Professor Klim McPherson is the Chair of the National Heart Forum, an alliance of health related NGOs concerned to prevent premature mortality from cardiovascular disease and other chronic conditions (  He has a Visiting Professorship in the Nuffield Department of Obstetrics & Gynaecology, and is a Fellow of New College, Oxford University ( His research is in epidemiological methods and women’s health. He runs an option in Health & Disease for final year undergraduates in Human Sciences, and teaches in Obstetrics and Gynaecology.

His current commitments are: Chair of the NICE CVD Population Program Development Group reporting late in 2009, member Expert Advisory Group on Women’s Health of MHRA and a past member of the Public Health Interventions Advisory Committee of NICE and their Heavy Menstrual Bleeding guideline development group. He has served as an expert advisor on the Advisory Council on the Misuse of Drugs.

He was co-author of the recent Foresight Report on Tackling Obesities - Future Choices with Government Office for Science, for which he was responsible for epidemiological modelling[1] ( He is currently on the expert working group advising the Cross Government Strategy on obesity prevention. With the National Heart Forum he has a research group examining the role of micro simulation in better understanding public health interventions.

He is a member of the Legal and General’s Longevity Science Advisory Panel chaired by Sir Derek Wanless. He has chaired the British Breast Group, the European Public Health Association and the Society for Social Medicine among other research bodies.

Professor McPherson’s particular interests are coronary heart disease prevention and the causes of breast cancer, particularly the health implications of hormone replacement therapy (HRT). He has a longstanding research interest in the treatment of women with menstrual problems, particularly conservative methods of treating uterine fibroids in order to retain or enhance fertility.

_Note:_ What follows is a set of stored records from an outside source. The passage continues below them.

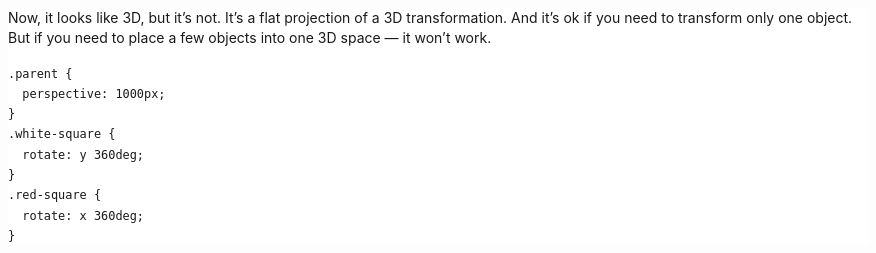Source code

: <style>
  .example-grid {
    display: grid;
    grid-template-columns: repeat(auto-fit, minmax(150px, 1fr));
    gap: 20px;
  }
  .example4 .example__view,
  .example5 .example__view,
  .example6 .example__view {
    aspect-ratio: 1/1;
    perspective: 400px;
  }
  .example4 .block,
  .example5 .block,
  .example6 .block {
    position: absolute;
    top: 50%; left: 50%;
    width: 60%; aspect-ratio: 1/1;
    background: light-dark(#333, #fff);
    border-radius: 4px;
    translate: -50% -50%;
  }
  .example4 .block {
    animation: example4 5s linear infinite;
  }
  @keyframes example4 {
    to { rotate: x 360deg; }
  }
  .example5 .block {
    animation: example5 5s linear infinite;
  }
  @keyframes example5 {
    to { rotate: y 360deg; }
  }
  .example6 .block {
    animation: example6 5s linear infinite;
  }
  @keyframes example6 {
    to { rotate: z 360deg; }
  }
</style>

Now, it looks like 3D, but it’s not. It’s a flat projection of a 3D transformation. And it’s ok if you need to transform only one object. But if you need to place a few objects into one 3D space — it won’t work.

<div class="example example7">
  <div class="example__view">
    <div class="block1"></div>
    <div class="block2"></div>
  </div>
  <pre class="example__code"><code class="language-css">.parent {
  perspective: 1000px;
}
.white-square {
  rotate: y 360deg;
}
.red-square {
  rotate: x 360deg;
}</code></pre>
</div>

He has some 400 peer reviewed publications in academic journals. He is concerned with public health policy as it affects primary prevention of disease.

[1]   McPherson K, Marsh T, Brown M (2007) Tackling obesities: future choices—modelling future trends in obesity and their impact on health. Report for Foresight. Government Office of the Chief Scientist.:

 Butland B, Jebb S, Kopelman P, McPherson K, Thomas S, et al (2007 ) Tackling obesities: future choices - Project report.